Compilation album by Smokie
- Released: 3 April 1977
- Recorded: 1975–1977
- Genre: Soft rock, glam rock, pop rock
- Length: 33:22
- Label: RAK
- Producer: Mike Chapman, Nicky Chinn

Smokie chronology
| Midnight Café (1976) | Greatest Hits (1977) | Bright Lights & Back Alleys (1977) |

= Greatest Hits (Smokie album) =

Greatest Hits is a compilation album by British rock band Smokie, released in April 1977. It contains all eight of the band's singles up to that date. All but one of the tracks ("Back to Bradford") were written by Nicky Chinn and Mike Chapman.
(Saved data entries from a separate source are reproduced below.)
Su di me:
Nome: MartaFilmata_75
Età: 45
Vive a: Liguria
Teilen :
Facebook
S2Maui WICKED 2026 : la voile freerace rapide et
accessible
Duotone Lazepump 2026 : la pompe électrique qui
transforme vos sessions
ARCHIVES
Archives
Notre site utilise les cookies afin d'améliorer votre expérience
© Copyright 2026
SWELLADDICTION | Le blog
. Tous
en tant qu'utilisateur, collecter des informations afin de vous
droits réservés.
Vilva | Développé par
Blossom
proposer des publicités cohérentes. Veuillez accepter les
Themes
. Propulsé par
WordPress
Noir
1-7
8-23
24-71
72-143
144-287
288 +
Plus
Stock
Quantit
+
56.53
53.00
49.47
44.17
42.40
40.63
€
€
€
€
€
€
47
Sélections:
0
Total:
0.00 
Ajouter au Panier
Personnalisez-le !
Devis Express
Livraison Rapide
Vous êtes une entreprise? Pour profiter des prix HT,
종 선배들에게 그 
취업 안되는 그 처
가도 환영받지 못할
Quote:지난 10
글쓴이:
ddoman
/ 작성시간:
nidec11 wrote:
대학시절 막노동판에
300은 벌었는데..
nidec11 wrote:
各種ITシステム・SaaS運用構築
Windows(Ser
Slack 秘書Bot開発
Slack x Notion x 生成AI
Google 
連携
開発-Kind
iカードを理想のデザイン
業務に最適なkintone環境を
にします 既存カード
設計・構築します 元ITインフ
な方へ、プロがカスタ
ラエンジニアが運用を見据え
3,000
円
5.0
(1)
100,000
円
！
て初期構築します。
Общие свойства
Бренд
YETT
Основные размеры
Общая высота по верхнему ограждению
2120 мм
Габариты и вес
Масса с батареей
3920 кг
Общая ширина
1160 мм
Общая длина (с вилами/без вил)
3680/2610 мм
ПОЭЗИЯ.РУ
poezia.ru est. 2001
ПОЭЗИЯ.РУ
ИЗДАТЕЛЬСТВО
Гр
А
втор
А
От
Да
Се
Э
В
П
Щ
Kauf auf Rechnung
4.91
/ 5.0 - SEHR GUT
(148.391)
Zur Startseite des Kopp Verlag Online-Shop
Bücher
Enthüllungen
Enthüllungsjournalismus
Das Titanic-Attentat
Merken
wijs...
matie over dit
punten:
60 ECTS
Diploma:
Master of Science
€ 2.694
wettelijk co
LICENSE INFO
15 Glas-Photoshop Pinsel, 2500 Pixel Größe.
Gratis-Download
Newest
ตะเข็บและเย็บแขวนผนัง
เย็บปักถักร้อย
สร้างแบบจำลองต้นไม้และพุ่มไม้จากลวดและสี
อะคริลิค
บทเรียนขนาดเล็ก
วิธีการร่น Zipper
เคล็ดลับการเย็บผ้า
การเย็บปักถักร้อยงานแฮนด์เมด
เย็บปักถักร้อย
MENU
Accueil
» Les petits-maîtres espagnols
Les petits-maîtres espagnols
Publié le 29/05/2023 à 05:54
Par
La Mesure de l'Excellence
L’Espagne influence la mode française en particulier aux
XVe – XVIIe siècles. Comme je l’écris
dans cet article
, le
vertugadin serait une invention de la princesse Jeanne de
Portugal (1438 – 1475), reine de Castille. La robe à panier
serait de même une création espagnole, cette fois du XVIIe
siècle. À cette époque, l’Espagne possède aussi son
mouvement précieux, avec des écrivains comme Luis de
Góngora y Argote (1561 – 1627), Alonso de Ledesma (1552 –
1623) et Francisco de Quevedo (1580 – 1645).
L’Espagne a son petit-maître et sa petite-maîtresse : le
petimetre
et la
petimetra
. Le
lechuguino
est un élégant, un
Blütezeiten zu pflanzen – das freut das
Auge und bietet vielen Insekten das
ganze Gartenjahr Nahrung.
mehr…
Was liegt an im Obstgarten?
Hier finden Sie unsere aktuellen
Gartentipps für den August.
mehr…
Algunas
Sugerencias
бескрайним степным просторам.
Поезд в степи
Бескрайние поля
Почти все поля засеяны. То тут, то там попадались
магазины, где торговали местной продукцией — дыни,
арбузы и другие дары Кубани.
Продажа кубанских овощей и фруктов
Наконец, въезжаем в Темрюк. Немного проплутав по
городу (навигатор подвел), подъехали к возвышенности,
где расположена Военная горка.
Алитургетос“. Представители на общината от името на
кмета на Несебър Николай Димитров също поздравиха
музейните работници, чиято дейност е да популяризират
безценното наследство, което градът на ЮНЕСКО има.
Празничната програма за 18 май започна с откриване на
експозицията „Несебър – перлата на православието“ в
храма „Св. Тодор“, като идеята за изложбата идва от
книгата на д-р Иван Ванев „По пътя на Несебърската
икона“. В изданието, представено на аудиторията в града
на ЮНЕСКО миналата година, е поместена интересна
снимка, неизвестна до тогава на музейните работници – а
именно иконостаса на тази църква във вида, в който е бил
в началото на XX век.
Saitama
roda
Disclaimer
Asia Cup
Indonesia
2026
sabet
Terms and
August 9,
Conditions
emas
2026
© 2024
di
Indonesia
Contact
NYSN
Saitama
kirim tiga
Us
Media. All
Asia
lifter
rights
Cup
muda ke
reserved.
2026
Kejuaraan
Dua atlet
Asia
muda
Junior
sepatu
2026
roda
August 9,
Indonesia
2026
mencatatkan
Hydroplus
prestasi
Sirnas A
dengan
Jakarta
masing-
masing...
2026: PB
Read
The album was a commercial success throughout Europe. It reached No. 6 in the UK Albums Chart, spending five months there and ultimately gaining a Silver status in Britain. The record topped the charts in several European countries, including Germany, Austria, Sweden and Norway.

==Track listing==
All tracks written by Nicky Chinn and Mike Chapman, except "Back to Bradford" written by Chris Norman and Pete Spencer.

Side one
| No. | Title | Length |
|---|---|---|
| 1. | "Lay Back in the Arms of Someone (released as a stand-alone single in February 1977)" | 4:07 |
| 2. | "Something's Been Making Me Blue (from Midnight Café, 1976)" | 3:00 |
| 3. | "If You Think You Know How to Love Me (from Changing All the Time, 1975)" | 3:26 |
| 4. | "Pass It Around (from Pass It Around, 1975)" | 3:07 |
| 5. | "I'll Meet You at Midnight (from Midnight Café, 1976)" | 3:16 |

Side two
| No. | Title | Length |
|---|---|---|
| 6. | "Living Next Door to Alice (released as a stand-alone single in December 1976)" | 3:27 |
| 7. | "Changing All the Time (from Changing All the Time, 1975)" | 3:24 |
| 8. | "Don't Play Your Rock 'n' Roll to Me (from Changing All the Time, 1975)" | 3:17 |
| 9. | "Back to Bradford (from Changing All the Time, 1975)" | 2:42 |
| 10. | "Wild Wild Angels (from Midnight Café, 1976)" | 3:36 |
| Total length: |  | 33:22 |

==Personnel==
- Produced by Mike Chapman in association with Nicky Chinn for Chinnichap
- Engineered by Pete Coleman
- Sleeve design by Ray Kyte
- Photography – Gered Mankowitz

==Charts==

===Weekly charts===

| Chart (1977–79) | Peak position |
|---|---|
| Austrian Albums (Ö3 Austria) | 1 |
| German Albums (Offizielle Top 100) | 1 |
| Norwegian Albums (VG-lista) | 1 |
| Swedish Albums (Sverigetopplistan) | 1 |
| UK Albums (OCC) | 6 |

===Monthly charts===

Monthly chart performance for Greatest Hits
| Chart (1981) | Peak position |
|---|---|
| Soviet Albums (Moskovskij Komsomolets) | 1 |

===Year-end charts===

| Chart (1977) | Position |
|---|---|
| Austrian Albums (Ö3 Austria) | 1 |
| German Albums (Offizielle Top 100) | 8 |
| UK Albums (OCC) | 43 |
| Chart (1978) | Position |
| German Albums (Offizielle Top 100) | 50 |

1981 year-end chart performance for Greatest Hits
| Chart (1981) | Position |
|---|---|
| Soviet Albums (Moskovskij Komsomolets) | 4 |

==Certifications and sales==

| Region | Certification | Certified units/sales |
| Finland (Musiikkituottajat) | Gold | 20,000 |
| Germany (BVMI) | Platinum | 500,000^{^} |
| Norway | — | 195,000 |
| Sweden (GLF) | Gold | 25,0000 |
| United Kingdom (BPI) | Silver | 60,000^{^} |
^{^} Shipments figures based on certification alone.